_EXERCISE INSTRUCTIONS_.
What lines in the data below mention the string "down"? Copy them out.

_RECORDED INFORMATION_.
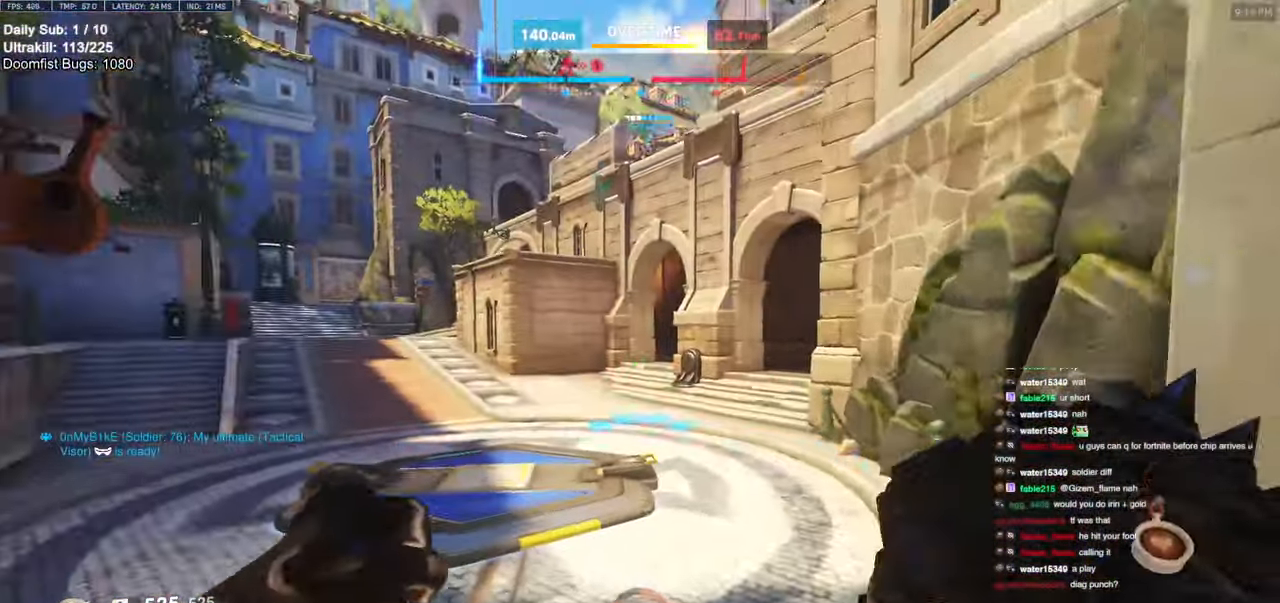
{"keys": ["a", "space", "w"], "mouse": [], "events": [[250, "a", "down"], [434, "space", "down"]]}
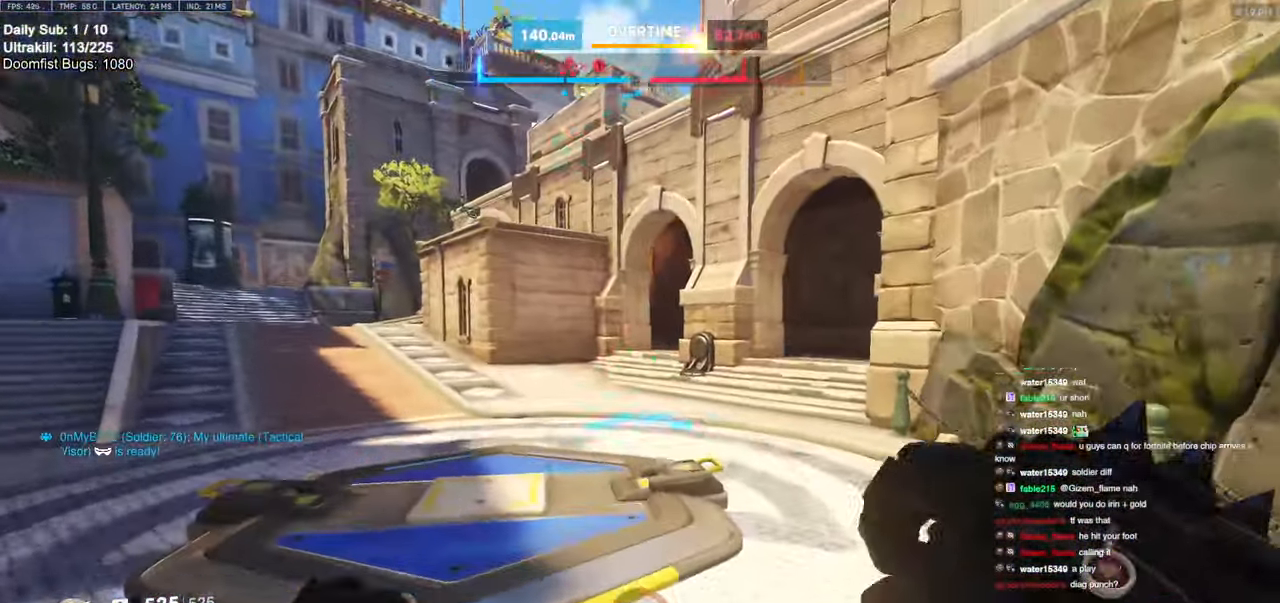
{"keys": ["a", "w"], "mouse": ["right"], "events": [[17, "space", "up"], [117, "a", "up"], [167, "a", "down"], [484, "mouse_right", "down"]]}
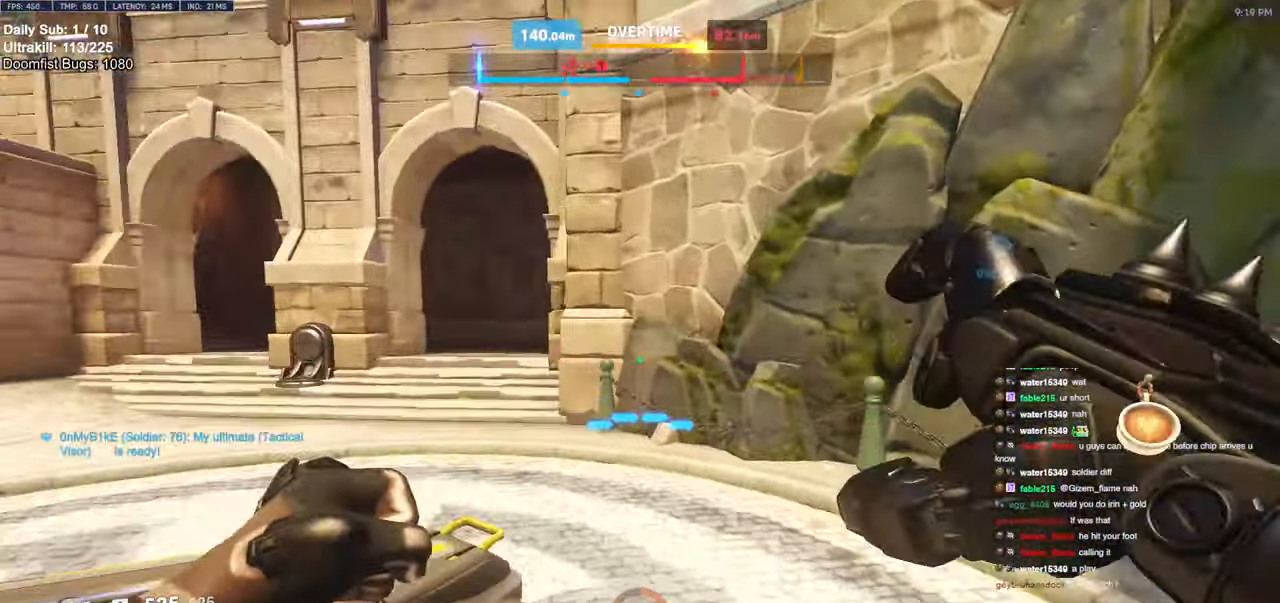
{"keys": ["w"], "mouse": ["right"], "events": [[417, "a", "up"]]}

_REPLY TO THE EXERCISE_.
{"keys": ["a", "space", "w"], "mouse": [], "events": [[250, "a", "down"], [434, "space", "down"]]}
{"keys": ["a", "w"], "mouse": ["right"], "events": [[17, "space", "up"], [117, "a", "up"], [167, "a", "down"], [484, "mouse_right", "down"]]}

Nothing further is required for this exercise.